#### [EXTRACT PROVIDED]

The Bellanca Aircruiser and Airbus were high-wing, single-engine aircraft built by Bellanca Aircraft Corporation of New Castle, Delaware. The aircraft was built as a "workhorse" intended for use as a passenger or cargo aircraft. It was available with wheels, floats or skis. The aircraft was powered by either a Wright Cyclone or Pratt and Whitney Hornet engine. The Airbus and Aircruiser served as both commercial and military transports.

Design and development
The first Bellanca Airbus was built in 1930 as the P-100. An efficient design, it was capable of carrying 12 to 14 passengers depending on the cabin interior configuration, with later versions carrying up to 15. In 1931, test pilot George Haldeman flew the P-100 a distance of 4,400 miles in a time aloft of 35 hours. Although efficient, with a cost per mile figure of eight cents per mile calculated for that flight, the first Airbus did not sell due to its water-cooled engine.

Operational history
The next model, the P-200 Airbus, was powered by a larger, more reliable air-cooled engine. One version (P-200-A) came with floats and operated as a ferry service in New York City, flying between Wall Street and the East River. Other versions included a P-200 Deluxe model, with custom interiors and seating for nine. The P-300 was designed to carry 15 passengers. The final model, the "Aircruiser," was the most efficient aircraft of its day, and would rank high amongst all aircraft designs. With a Wright Cyclone air-cooled supercharged radial engine rated at 715 hp, the Aircruiser could carry a useful load greater than its empty weight. In the mid-1930s, the Aircruiser could carry 4,000 lb payloads at a speed of between 145 and 155 mph, a performance that multi-engine Fokkers and Ford Trimotors could not come close to matching.

In 1934, United States federal regulations prohibited single-engine transports on United States airlines, virtually eliminating future markets for the Aircruiser. Where the workhorse capabilities of the Aircruiser stood out was in Canada. Several of "The Flying Ws", as it was commonly dubbed in Canada, were used in northern mining operations, ferrying ore, supplies and the occasional passenger, into the 1970s.

#### [WHAT THE TASK REQUIRES]
Edit the Bellanca aircraft text by writing out everything from "Operational history" down to "close to matching.", with "ferry service" changed to "shuttle service". The items play no part in this.

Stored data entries

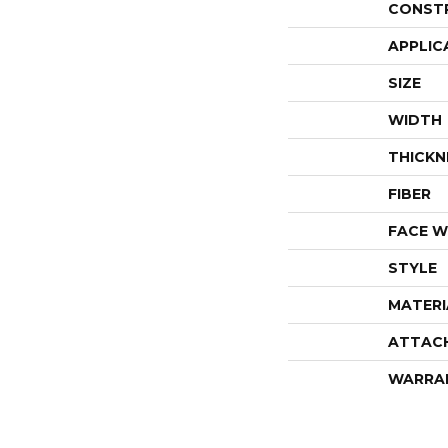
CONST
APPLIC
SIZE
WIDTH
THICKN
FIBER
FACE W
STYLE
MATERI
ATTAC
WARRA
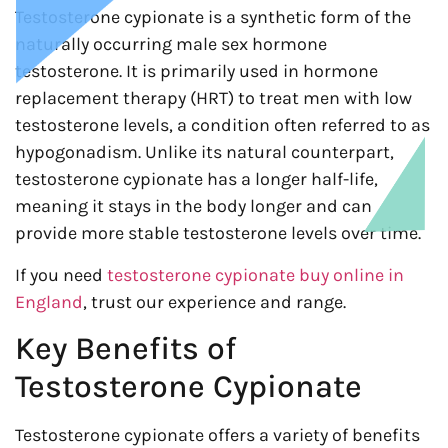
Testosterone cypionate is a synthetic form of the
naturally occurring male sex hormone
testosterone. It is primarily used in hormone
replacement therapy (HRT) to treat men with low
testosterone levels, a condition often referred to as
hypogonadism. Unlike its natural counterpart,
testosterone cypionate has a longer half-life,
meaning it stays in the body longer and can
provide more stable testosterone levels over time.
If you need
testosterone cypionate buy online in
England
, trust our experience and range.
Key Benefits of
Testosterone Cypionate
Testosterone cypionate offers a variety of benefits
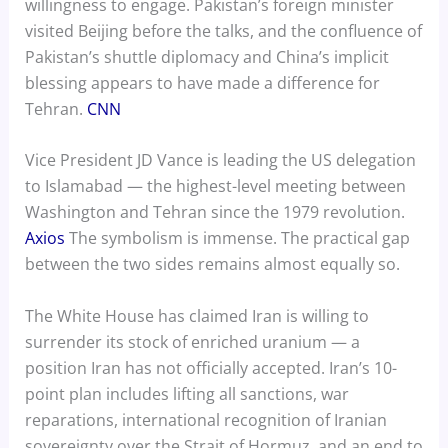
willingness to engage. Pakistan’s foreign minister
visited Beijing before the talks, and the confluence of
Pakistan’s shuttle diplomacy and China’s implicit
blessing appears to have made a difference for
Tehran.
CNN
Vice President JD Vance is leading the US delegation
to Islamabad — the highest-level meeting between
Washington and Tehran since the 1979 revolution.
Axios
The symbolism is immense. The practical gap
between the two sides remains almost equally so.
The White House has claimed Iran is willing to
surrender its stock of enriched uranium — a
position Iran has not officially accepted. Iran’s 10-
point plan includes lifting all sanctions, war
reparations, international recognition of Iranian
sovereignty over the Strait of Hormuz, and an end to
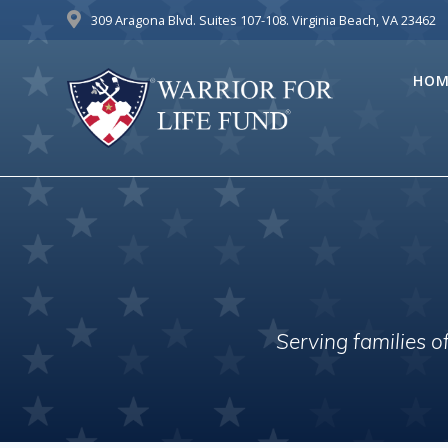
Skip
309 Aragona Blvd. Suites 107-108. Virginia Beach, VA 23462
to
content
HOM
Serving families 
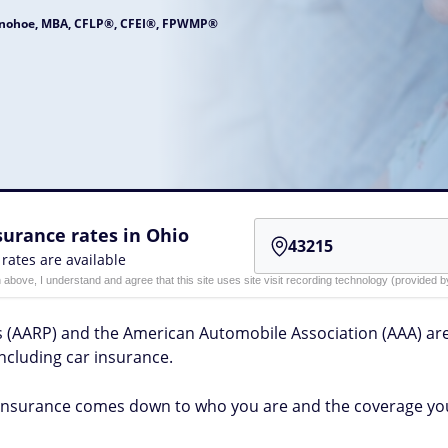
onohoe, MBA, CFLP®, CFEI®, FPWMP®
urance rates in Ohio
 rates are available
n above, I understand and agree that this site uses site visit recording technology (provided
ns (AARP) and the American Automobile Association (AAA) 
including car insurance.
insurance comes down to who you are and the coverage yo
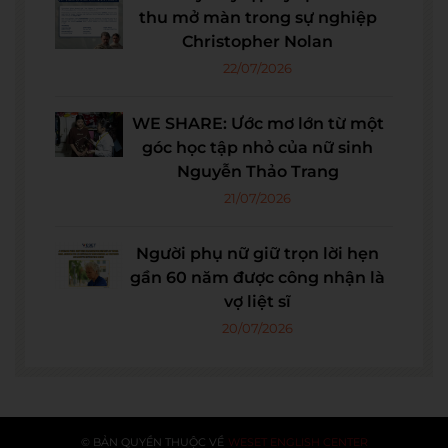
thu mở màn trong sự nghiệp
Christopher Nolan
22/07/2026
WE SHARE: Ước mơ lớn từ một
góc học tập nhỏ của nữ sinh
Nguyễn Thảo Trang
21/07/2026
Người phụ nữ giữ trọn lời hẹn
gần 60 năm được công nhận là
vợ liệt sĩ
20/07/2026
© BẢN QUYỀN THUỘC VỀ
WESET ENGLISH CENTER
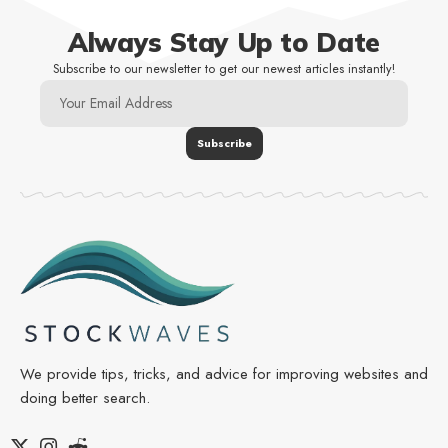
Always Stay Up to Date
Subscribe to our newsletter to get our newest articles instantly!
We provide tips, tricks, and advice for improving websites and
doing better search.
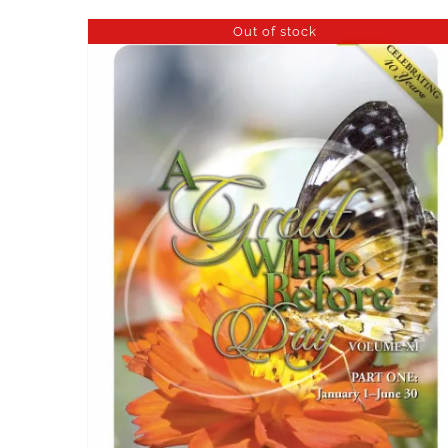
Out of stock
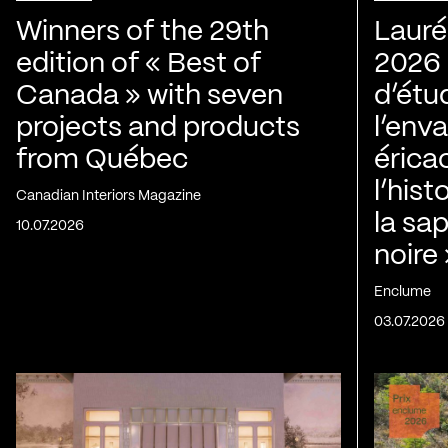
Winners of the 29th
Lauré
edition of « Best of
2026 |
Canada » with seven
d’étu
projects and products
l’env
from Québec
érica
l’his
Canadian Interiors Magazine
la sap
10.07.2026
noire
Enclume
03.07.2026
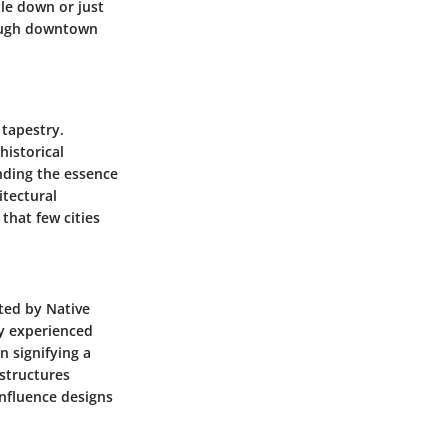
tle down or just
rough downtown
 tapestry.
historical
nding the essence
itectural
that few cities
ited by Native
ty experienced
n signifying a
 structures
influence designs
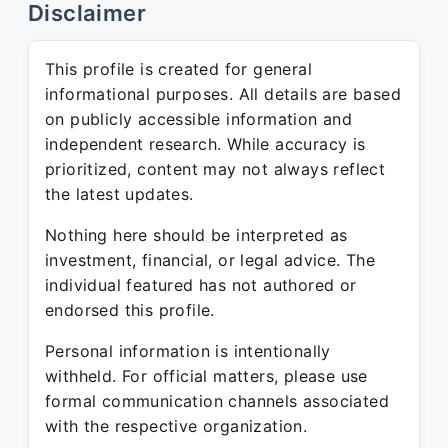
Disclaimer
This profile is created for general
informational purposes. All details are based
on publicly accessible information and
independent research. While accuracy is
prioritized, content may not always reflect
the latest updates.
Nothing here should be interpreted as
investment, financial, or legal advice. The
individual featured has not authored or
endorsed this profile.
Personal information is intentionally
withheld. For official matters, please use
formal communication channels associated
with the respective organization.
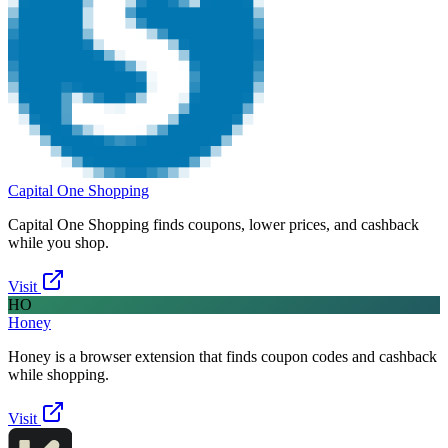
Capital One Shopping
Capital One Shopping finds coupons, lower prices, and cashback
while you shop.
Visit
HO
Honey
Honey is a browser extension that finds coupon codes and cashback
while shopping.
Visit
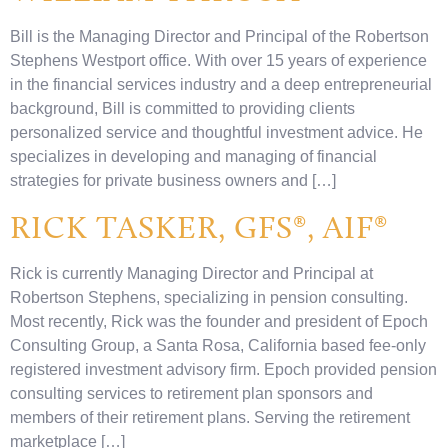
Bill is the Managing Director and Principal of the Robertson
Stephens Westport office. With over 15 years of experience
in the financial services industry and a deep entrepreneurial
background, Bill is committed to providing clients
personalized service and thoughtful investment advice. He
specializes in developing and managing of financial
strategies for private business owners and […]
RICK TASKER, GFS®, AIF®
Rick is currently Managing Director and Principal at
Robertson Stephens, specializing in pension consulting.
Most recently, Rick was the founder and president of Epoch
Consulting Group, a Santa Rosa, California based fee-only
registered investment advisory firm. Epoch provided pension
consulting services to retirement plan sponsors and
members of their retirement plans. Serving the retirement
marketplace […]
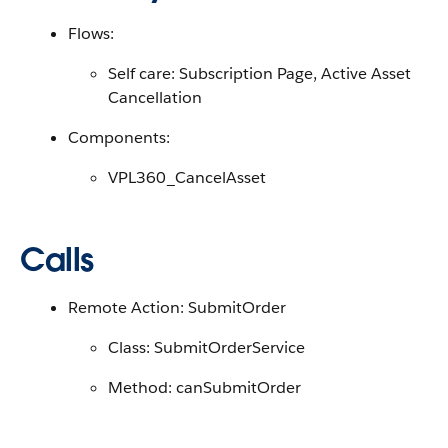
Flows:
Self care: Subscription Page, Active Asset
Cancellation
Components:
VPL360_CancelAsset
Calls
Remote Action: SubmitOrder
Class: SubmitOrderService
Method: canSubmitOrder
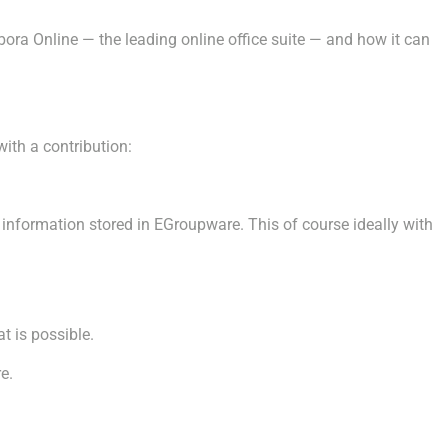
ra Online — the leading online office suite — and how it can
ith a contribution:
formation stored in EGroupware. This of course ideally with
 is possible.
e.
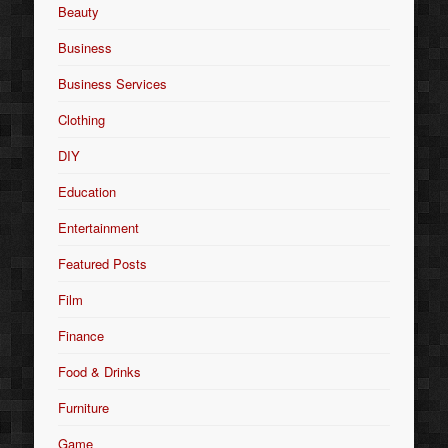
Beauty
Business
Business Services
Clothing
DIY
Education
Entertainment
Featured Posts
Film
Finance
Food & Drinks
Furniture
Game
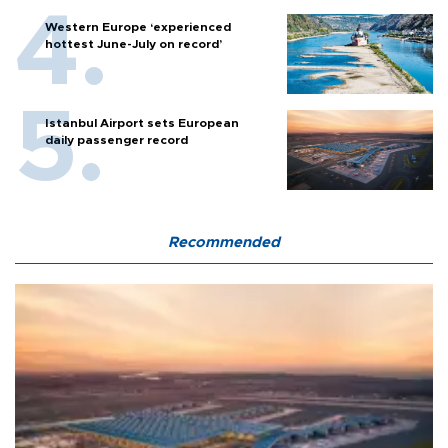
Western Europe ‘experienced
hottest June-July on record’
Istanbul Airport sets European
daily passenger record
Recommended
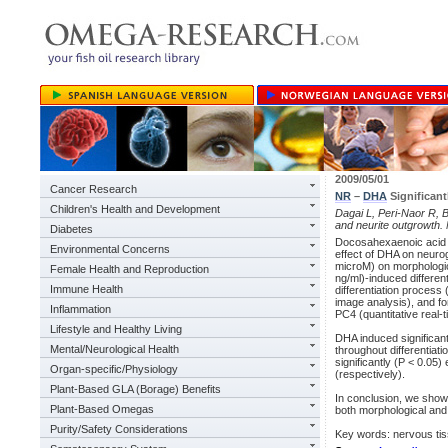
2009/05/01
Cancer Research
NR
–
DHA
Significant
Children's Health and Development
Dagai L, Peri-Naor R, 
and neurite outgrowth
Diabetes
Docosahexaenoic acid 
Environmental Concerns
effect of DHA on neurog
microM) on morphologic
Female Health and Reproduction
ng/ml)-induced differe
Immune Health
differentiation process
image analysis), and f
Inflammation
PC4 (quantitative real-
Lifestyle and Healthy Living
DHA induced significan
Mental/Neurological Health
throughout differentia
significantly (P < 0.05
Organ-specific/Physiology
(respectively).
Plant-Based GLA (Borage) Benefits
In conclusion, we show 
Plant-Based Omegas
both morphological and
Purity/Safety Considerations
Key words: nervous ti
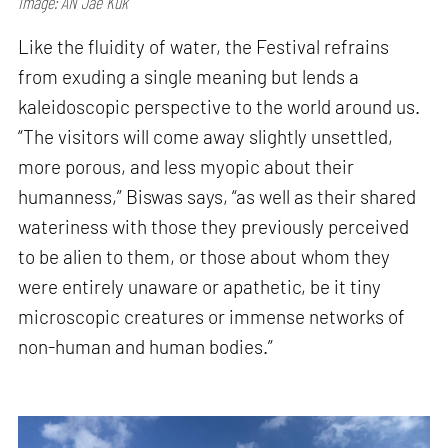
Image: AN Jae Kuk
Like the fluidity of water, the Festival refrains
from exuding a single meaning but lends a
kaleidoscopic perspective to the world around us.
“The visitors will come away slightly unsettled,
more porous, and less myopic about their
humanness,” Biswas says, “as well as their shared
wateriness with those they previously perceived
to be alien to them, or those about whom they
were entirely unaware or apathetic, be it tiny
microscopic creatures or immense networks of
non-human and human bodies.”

#### [EXERCISE RESULT]
Operational history
The next model, the P-200 Airbus, was powered by a larger, more reliable air-cooled engine. One version (P-200-A) came with floats and operated as a shuttle service in New York City, flying between Wall Street and the East River. Other versions included a P-200 Deluxe model, with custom interiors and seating for nine. The P-300 was designed to carry 15 passengers. The final model, the "Aircruiser," was the most efficient aircraft of its day, and would rank high amongst all aircraft designs. With a Wright Cyclone air-cooled supercharged radial engine rated at 715 hp, the Aircruiser could carry a useful load greater than its empty weight. In the mid-1930s, the Aircruiser could carry 4,000 lb payloads at a speed of between 145 and 155 mph, a performance that multi-engine Fokkers and Ford Trimotors could not come close to matching.